24 Le public pertinent pour les produits compris dans la classe 33 comprend le grand public faisant preuve d’un niveau d’attention moyen (02/02/2016, T-541/14, Illiria, EU:T:2016:51, § 23; 11/07/2018, T-707/16, Antonio Rubini, EU:T:2018:424, § 26). Les deux marques concernent des boissons alcoolisées en général, et non spécifiquement celles qui seraient vendues à des prix élevés (13/04/2011, T-358/09, Toro de piedra, EU:T:2011:174, § 29). En outre, la question de savoir si l’opposante vend actuellement un produit onéreux est dénuée de pertinence étant donné que cela peut faire partie de sa stratégie commerciale, ce qui est dénué de pertinence lors de l’examen de la perception du public pertinent.

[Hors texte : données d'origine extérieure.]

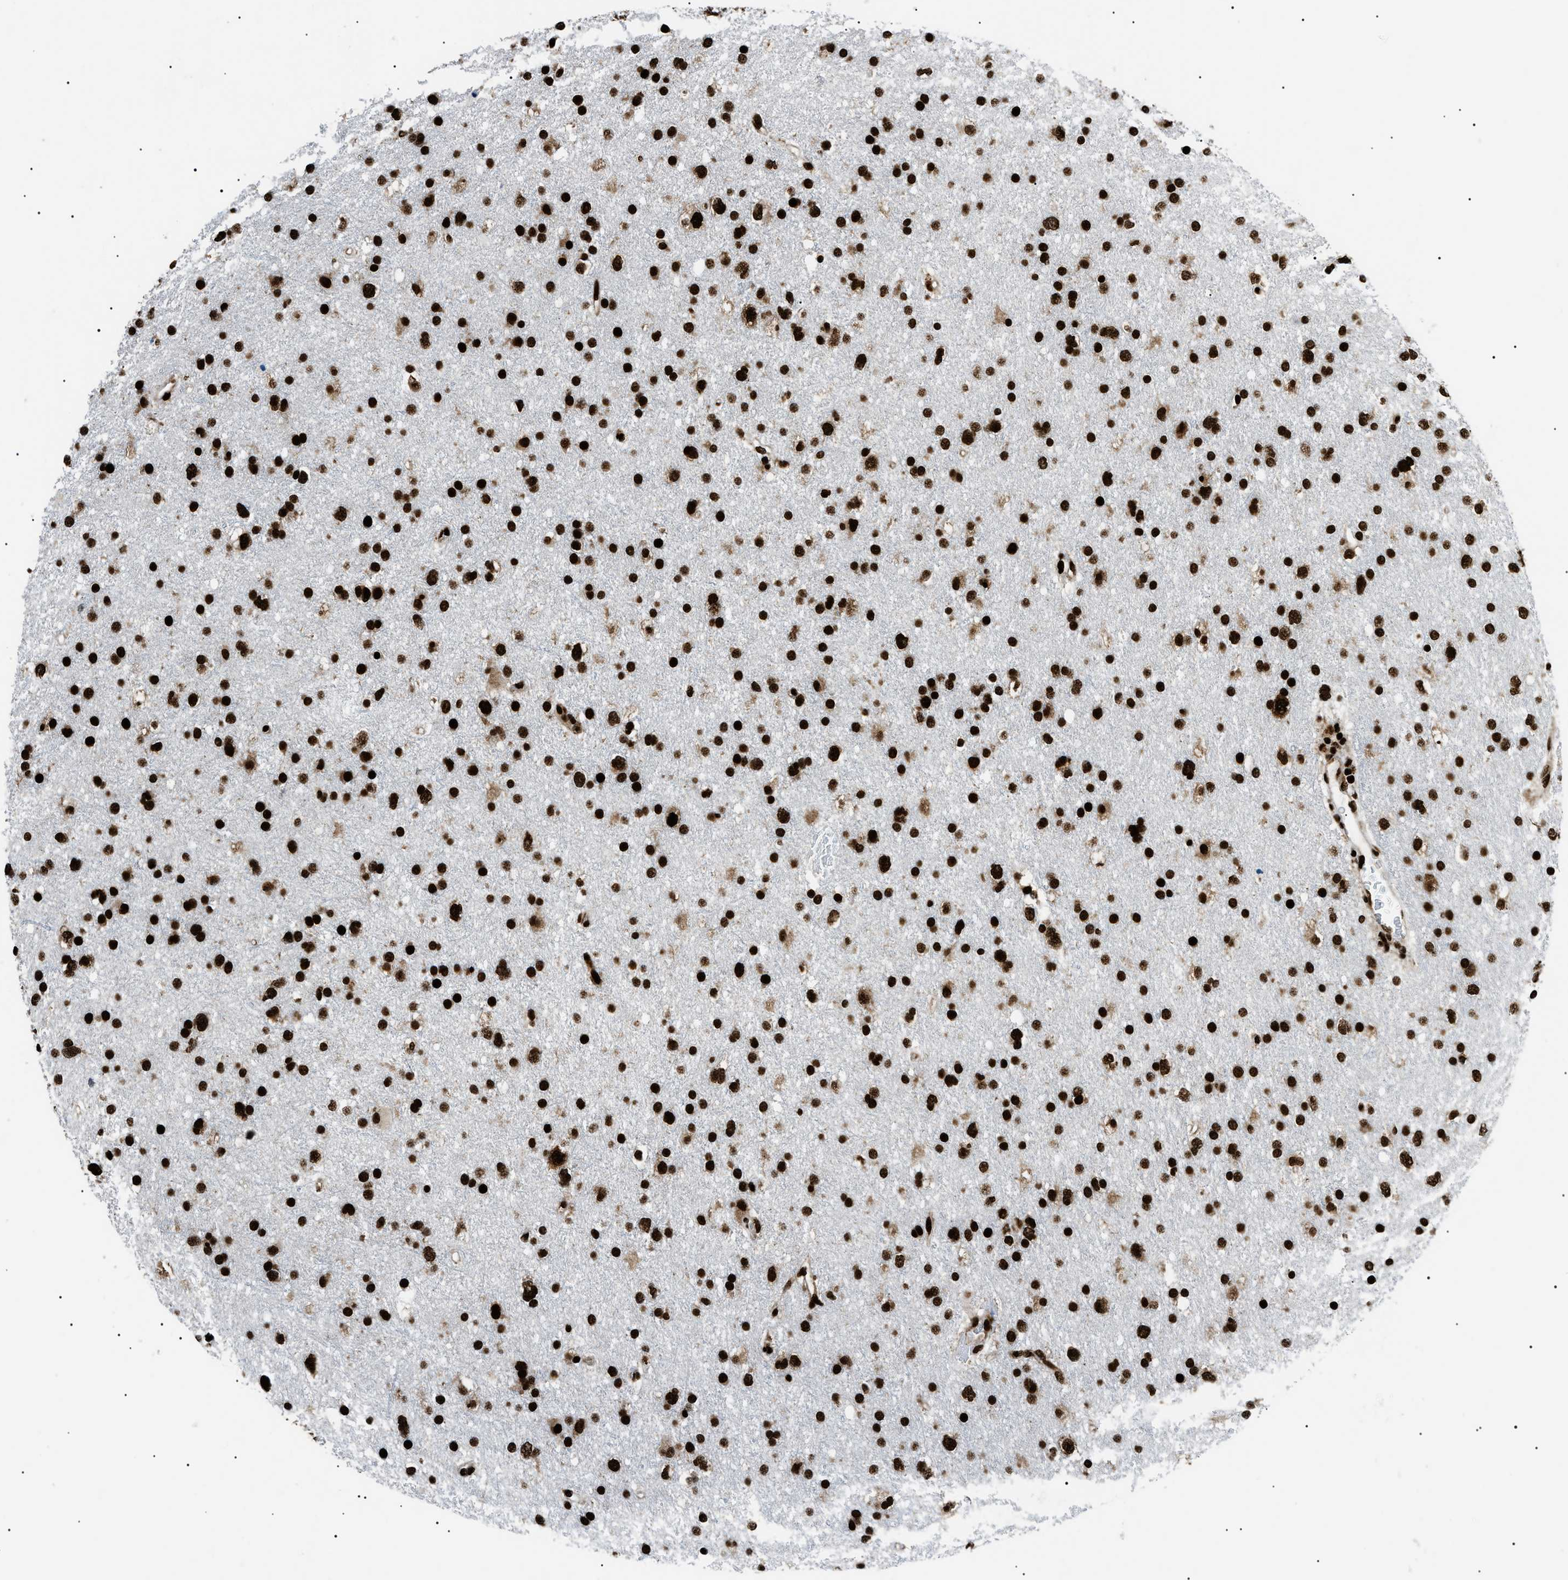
{"staining": {"intensity": "strong", "quantity": ">75%", "location": "nuclear"}, "tissue": "glioma", "cell_type": "Tumor cells", "image_type": "cancer", "snomed": [{"axis": "morphology", "description": "Glioma, malignant, Low grade"}, {"axis": "topography", "description": "Brain"}], "caption": "Malignant low-grade glioma was stained to show a protein in brown. There is high levels of strong nuclear positivity in about >75% of tumor cells. Nuclei are stained in blue.", "gene": "HNRNPK", "patient": {"sex": "female", "age": 37}}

Cet examen doit plutôt porter sur les produits et services tels que décrits dans la liste des produits et services des marques en cause (07/02/2012, T-305/10, Dynique, EU:T:2012:57, § 26).
25 À l’instar de la division d’opposition, la chambre de recours commence l’examen de l’opposition par la marque espagnole antérieure no M 2 216 438 pour la marque verbale «AALTO» sur le fondement de l’article 8, paragraphe 1, point b), du RMUE.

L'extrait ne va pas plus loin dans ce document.